Senate Passes Dream Act

In the midst of many political developments this summer (California redistricting, the debt ceiling crisis) came a big win for undocumented students. Assembly Bill 130 passed through Congress, giving said students access to privately funded scholarships.

It’s a great victory for undocumented students, but it’s not over yet. Assembly Bill 131, a sister bill that would grant undocumented students access to state scholarships and grants, is now waiting on Gov. Jerry Brown’s signature. Brown’s initial support for the bill is waning due to the bill’s potential strain on the state budget, but that hasn’t stopped both sides from rehashing old — but perfectly legitimate — arguments. One side stands by the reasonable assertion that the state barely has enough money in its coffers to support its legal citizens — much less a wave of undocumented ones.
The other side, and the side we ultimately fall on, claims that the state investment in undocumented students would pay off in the long run. Many of these students did not come to this country of their own volition, and because they already have roots here, an education is the solid boost they need to become a productive member of society.
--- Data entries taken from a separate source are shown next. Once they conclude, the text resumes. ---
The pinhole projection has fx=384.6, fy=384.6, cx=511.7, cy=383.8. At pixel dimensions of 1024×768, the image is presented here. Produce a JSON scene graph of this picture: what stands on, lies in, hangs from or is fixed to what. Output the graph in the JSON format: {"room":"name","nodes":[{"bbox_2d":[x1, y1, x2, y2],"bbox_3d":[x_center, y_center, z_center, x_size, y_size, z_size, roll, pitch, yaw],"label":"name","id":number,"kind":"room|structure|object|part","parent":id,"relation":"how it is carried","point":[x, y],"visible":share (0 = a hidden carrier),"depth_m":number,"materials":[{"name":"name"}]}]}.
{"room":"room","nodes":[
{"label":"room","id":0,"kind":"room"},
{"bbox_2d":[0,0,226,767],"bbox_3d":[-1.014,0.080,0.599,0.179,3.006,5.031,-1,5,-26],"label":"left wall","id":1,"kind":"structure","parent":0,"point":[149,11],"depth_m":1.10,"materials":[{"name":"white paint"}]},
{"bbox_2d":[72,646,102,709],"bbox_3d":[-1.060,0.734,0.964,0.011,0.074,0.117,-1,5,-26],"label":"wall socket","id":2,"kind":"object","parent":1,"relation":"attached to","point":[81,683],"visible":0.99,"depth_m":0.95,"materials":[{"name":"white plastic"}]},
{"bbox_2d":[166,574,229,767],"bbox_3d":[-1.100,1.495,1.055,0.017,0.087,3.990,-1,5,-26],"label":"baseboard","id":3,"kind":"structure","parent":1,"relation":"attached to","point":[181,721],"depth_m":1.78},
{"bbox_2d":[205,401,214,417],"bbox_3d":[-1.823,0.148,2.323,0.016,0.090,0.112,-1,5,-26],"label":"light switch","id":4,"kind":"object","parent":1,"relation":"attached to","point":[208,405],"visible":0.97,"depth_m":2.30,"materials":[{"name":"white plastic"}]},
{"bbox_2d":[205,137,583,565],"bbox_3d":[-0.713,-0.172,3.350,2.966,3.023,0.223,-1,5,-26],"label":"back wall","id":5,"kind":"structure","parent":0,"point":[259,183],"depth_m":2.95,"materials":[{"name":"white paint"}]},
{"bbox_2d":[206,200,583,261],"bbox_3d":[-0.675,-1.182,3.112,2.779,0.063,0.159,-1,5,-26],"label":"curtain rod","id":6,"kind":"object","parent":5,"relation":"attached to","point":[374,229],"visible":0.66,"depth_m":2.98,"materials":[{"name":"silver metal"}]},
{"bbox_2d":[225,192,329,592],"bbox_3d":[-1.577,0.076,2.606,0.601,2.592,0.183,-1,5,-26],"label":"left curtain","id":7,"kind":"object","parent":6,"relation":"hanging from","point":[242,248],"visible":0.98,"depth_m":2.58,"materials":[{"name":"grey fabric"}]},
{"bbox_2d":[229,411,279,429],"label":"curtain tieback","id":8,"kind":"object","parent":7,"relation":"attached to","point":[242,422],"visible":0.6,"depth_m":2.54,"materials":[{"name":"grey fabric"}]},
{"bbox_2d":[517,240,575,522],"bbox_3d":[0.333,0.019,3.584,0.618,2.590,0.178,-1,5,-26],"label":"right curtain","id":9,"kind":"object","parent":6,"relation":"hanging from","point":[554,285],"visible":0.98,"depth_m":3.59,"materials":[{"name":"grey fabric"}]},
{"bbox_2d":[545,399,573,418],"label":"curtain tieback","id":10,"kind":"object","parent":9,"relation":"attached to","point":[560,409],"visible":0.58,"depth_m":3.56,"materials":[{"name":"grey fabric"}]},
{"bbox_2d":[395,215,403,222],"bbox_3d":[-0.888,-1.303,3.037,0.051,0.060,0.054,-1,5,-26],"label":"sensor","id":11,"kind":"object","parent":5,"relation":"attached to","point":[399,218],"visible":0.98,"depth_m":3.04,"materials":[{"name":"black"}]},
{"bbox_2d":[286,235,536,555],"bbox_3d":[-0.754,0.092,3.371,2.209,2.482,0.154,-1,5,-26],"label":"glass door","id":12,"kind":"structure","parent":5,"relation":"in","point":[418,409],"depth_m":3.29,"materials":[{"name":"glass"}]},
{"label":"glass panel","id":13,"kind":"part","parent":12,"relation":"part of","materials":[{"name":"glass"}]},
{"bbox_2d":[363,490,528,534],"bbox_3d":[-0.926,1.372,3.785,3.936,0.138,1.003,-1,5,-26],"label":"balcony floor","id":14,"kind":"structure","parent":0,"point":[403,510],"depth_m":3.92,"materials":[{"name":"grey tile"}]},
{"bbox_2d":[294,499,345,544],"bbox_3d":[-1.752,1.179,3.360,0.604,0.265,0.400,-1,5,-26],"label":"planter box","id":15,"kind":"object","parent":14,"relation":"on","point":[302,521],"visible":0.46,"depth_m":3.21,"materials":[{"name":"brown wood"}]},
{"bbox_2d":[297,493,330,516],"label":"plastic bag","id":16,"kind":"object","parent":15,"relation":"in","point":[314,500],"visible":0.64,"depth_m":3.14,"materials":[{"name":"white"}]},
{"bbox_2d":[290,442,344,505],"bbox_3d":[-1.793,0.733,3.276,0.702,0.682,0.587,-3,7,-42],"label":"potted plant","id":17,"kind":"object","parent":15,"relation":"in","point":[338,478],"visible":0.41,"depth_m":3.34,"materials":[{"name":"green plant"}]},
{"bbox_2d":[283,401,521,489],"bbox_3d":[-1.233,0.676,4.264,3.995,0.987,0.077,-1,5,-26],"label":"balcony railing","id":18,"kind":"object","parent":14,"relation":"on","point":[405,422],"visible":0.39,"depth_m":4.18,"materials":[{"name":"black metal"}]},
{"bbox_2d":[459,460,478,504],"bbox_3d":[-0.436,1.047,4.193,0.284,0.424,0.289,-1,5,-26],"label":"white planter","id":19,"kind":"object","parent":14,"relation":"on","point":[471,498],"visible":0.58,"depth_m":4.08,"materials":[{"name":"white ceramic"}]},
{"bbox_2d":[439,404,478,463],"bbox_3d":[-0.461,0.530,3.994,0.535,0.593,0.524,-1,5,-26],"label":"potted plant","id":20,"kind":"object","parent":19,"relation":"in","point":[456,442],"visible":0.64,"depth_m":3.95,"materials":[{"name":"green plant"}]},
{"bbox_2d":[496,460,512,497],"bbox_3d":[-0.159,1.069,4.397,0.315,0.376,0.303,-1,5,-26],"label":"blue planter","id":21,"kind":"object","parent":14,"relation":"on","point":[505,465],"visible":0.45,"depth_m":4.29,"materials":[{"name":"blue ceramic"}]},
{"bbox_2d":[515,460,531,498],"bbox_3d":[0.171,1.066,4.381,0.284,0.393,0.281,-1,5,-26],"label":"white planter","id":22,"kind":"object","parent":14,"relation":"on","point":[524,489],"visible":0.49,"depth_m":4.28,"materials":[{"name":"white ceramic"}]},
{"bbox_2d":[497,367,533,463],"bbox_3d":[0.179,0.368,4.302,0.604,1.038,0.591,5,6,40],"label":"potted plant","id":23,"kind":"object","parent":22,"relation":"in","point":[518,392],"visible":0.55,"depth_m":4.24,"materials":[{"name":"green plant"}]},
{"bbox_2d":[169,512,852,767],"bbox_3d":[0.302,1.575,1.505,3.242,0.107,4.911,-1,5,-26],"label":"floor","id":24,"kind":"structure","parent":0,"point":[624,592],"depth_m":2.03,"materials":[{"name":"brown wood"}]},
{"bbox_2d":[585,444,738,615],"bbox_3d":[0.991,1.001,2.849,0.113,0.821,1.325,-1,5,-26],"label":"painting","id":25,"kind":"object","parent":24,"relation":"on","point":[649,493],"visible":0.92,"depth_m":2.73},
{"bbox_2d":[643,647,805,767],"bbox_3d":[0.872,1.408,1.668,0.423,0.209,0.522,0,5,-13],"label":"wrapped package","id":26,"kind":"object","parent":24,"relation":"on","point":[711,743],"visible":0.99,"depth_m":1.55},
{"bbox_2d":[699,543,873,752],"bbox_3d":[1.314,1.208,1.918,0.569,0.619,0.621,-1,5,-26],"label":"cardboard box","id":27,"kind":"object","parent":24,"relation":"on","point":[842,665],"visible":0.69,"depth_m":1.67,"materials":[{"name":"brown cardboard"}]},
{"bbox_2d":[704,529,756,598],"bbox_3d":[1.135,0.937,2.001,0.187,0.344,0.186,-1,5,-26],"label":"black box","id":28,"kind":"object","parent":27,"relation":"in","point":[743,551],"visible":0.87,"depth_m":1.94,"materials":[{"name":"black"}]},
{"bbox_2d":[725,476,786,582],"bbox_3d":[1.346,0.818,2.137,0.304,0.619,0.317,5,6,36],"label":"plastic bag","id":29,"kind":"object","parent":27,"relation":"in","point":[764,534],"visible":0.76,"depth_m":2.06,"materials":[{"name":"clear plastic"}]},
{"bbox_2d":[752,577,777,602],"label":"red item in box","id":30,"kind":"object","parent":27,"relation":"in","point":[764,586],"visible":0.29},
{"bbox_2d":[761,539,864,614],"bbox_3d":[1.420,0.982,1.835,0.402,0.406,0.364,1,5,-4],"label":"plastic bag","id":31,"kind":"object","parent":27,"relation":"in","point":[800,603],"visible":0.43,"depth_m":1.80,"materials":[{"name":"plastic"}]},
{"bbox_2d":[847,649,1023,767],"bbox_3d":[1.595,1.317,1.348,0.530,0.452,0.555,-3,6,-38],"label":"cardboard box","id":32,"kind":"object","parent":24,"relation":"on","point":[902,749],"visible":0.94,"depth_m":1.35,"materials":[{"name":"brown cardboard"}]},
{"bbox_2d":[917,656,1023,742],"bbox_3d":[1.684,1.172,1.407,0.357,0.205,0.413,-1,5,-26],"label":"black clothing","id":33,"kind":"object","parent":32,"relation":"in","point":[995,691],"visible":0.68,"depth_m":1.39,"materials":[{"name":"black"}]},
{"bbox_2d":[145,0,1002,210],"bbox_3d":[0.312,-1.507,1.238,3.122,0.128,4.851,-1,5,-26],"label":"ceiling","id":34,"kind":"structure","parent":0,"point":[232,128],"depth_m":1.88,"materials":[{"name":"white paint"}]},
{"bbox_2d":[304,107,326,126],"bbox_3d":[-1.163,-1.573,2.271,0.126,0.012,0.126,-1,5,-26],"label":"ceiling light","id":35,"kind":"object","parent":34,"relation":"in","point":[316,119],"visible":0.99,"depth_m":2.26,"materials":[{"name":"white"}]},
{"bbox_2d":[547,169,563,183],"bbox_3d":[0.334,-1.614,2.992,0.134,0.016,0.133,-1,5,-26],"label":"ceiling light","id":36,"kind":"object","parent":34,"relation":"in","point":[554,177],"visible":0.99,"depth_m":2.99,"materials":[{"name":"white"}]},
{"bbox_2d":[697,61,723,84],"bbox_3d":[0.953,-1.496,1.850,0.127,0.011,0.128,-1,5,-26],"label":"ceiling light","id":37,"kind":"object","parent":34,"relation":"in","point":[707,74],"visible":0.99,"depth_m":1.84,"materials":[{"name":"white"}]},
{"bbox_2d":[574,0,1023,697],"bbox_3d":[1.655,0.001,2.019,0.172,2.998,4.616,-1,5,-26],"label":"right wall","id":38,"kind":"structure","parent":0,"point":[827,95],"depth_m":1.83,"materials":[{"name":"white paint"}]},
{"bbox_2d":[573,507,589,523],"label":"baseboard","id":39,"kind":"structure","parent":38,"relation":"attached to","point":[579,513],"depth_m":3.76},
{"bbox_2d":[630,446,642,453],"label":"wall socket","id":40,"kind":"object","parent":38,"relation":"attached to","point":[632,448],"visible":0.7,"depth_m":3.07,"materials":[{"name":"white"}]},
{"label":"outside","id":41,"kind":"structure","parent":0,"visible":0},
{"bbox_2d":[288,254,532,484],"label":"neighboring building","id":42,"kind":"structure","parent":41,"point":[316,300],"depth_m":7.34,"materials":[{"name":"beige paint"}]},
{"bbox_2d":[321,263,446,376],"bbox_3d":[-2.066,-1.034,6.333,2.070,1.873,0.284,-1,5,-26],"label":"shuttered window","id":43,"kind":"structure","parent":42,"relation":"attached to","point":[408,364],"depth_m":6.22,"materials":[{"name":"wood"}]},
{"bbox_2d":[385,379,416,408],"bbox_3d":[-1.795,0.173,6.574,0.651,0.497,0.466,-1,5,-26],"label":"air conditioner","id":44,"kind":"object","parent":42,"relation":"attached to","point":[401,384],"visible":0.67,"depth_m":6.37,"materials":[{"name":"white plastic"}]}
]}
This has already been proven with rulings in Plyer v. Doe and the passage of Assembly Bill 540, which allows undocumented students access to California public schools through the 12th grade and in-state tuition rates for state colleges, respectively. Not allowing these students to finish what they (and the state) have started will only damage the state economy and push these students into a permanent lower class.

Even if the bill is signed, the battle is far from over. These bills may give undocumented students a freshly minted college degree, but they still won’t be citizens — that’s still under Congressional jurisdiction. But until then, passing AB 131 will be a worthy step towards creating a more inclusive American dream.